A list of what makes the TMC and Ms Banerjee a far tougher challenge for the challenger, meaning BJP, is perhaps necessary to assess why the party is deploying Mr Modi in key constituencies to drum up the momentum it needs to get to the point where it can unseat the incumbent. In other words, the BJP has not as yet reached the tipping point.
Quite apart from usual comparisons, Ms Banerjee’s popularity vis-a-vis Mr Modi’s popularity, anti-incumbency at the state level, the attraction of the BJP as a new untested party in West Bengal, what will matter most is which party is best at holding the middle ground, meaning which party is most appealing to the median voter, the average woman/man in rural, urban and peri-urban West Bengal.
The BJP has shifted so far to the right, especially in terms of its Hindutva politics, and economic and divisive social engineering policies, that it is entirely dependent on the Hindu majority to give it the percentage of votes it needs to win an election, especially in West Bengal. It boils down to being confident of getting at least 60 per cent of the total 70 per cent Hindu votes in the state, given that the overwhelming majority of 27 per cent Muslim voters are unlikely to choose the lotus symbol on EVM machines.
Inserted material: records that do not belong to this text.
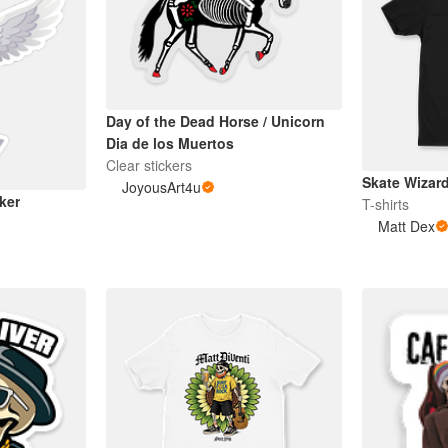
Day of the Dead Horse / Unicorn
Dia de los Muertos
Clear stickers
Skate Wizar
JoyousArt4u
ker
T-shirts
Matt Dex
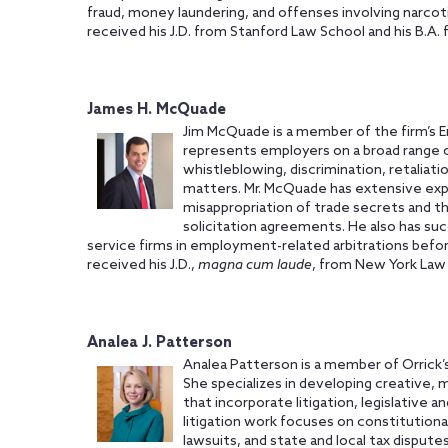
fraud, money laundering, and offenses involving narcoti
received his J.D. from Stanford Law School and his B.A. 
James H. McQuade
Jim McQuade is a member of the firm’s 
represents employers on a broad range 
whistleblowing, discrimination, retaliat
matters. Mr. McQuade has extensive exp
misappropriation of trade secrets and 
solicitation agreements. He also has suc
service firms in employment-related arbitrations bef
received his J.D.,
magna cum laude
, from New York Law 
Analea J. Patterson
Analea Patterson is a member of Orrick’s
She specializes in developing creative, 
that incorporate litigation, legislative a
litigation work focuses on constitutiona
lawsuits, and state and local tax disputes.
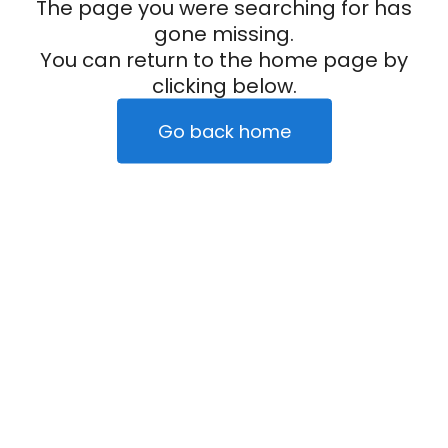
The page you were searching for has
gone missing.
You can return to the home page by
clicking below.
Go back home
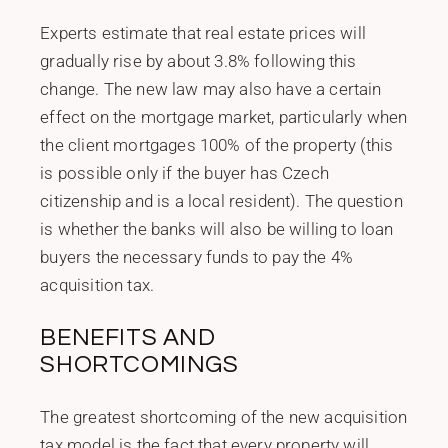
Experts estimate that real estate prices will
gradually rise by about 3.8% following this
change. The new law may also have a certain
effect on the mortgage market, particularly when
the client mortgages 100% of the property (this
is possible only if the buyer has Czech
citizenship and is a local resident). The question
is whether the banks will also be willing to loan
buyers the necessary funds to pay the 4%
acquisition tax.
BENEFITS AND
SHORTCOMINGS
The greatest shortcoming of the new acquisition
tax model is the fact that every property will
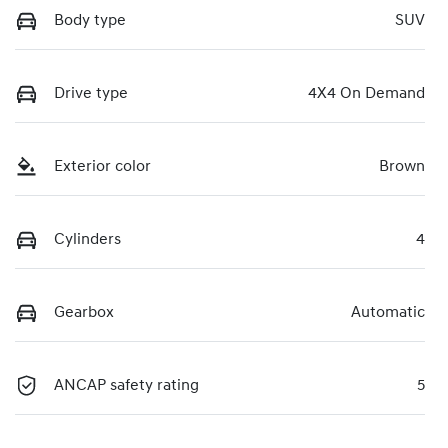
Body type
SUV
Drive type
4X4 On Demand
Exterior color
Brown
Cylinders
4
Gearbox
Automatic
ANCAP safety rating
5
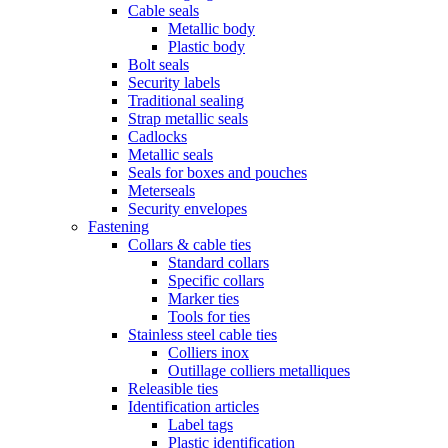
Cable seals
Metallic body
Plastic body
Bolt seals
Security labels
Traditional sealing
Strap metallic seals
Cadlocks
Metallic seals
Seals for boxes and pouches
Meterseals
Security envelopes
Fastening
Collars & cable ties
Standard collars
Specific collars
Marker ties
Tools for ties
Stainless steel cable ties
Colliers inox
Outillage colliers metalliques
Releasible ties
Identification articles
Label tags
Plastic identification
Its leaders are quite candid that the party has no expectations of attracting Muslim votes; state party chief Dilip Ghosh, as well as Amit Shah, are on record about this.
Is it realistic that the BJP will get 60 per cent of the 70 per cent Hindu votes in West Bengal? It would appear, as yet, difficult. Bengalis are split between conservatives, who uphold religious and social orthodoxy, and Bengalis who reject it and embrace socially progressive values. Till this election is over, there is no knowing how the Bengali voter will react to state-sponsored religious orthodoxy that is divisive in its intent and destabilising of the uneasy equilibrium between the Hindu and Muslim communities.
It is instructive to note that in 2019, the BJP’s surge to 40.64 per cent of votes was a switch that hitherto Left voters made, sending its voteshare plummeting to 6.34 per cent in 2019 from 19.75 per cent in 2016. Congress votes declined by over 50 per cent in 2019 to 5.6 per cent; the Trinamul Congress suffered a marginal erosion of votes in 2019 compared to 2016, even though it lost in 12 seats to the BJP.
The Trinamul Congress, with over 43 per cent votes in 2019, obviously enjoys the support of a substantial section of Hindu voters. It is only if significant numbers of these voters shift away from Ms Banerjee that the BJP can muster the numbers it needs to oust India’s only woman chief minister.
While the BJP campaign has focused almost exclusively on the evils of the Mamata Banerjee government, focusing on polarising the vote on religious identity lines by putting Muslim appeasement at the cost of the Hindu majority at the top of the list, it has ignored the quieter revival of the Left, led by the CPI(M), and the Samyukta Morcha as a new political combination that was created for this election. The Samyukta Morcha is contesting in all 294 seats; the Left is contesting in 177 seats, the Congress in 91 and the Indian Secular Front in 26 seats. The Left is fighting for its very survival, and in this election it is working to achieve a revival. Its pitch as the alternative is politically necessary but unrealistic. Any increase in the Left and Congress voteshare will take off votes that the BJP has been counting on to reach the tipping point. This can be offset if the Trinamul Congress loses its voters and loses the elections.
Whichever party makes it across the finishing line needs to occupy the middle ground in West Bengal in social and religious identity terms.
The BJP’s promise to deliver better development and integrate West Bengal with the mainstream, which it believes it controls, comes with a promise to polarise the state on communal lines. Will that appeal to the run of the mill Bengali, who as poet Shakti Chattopadhyay famously said, are into religion and into giraffes?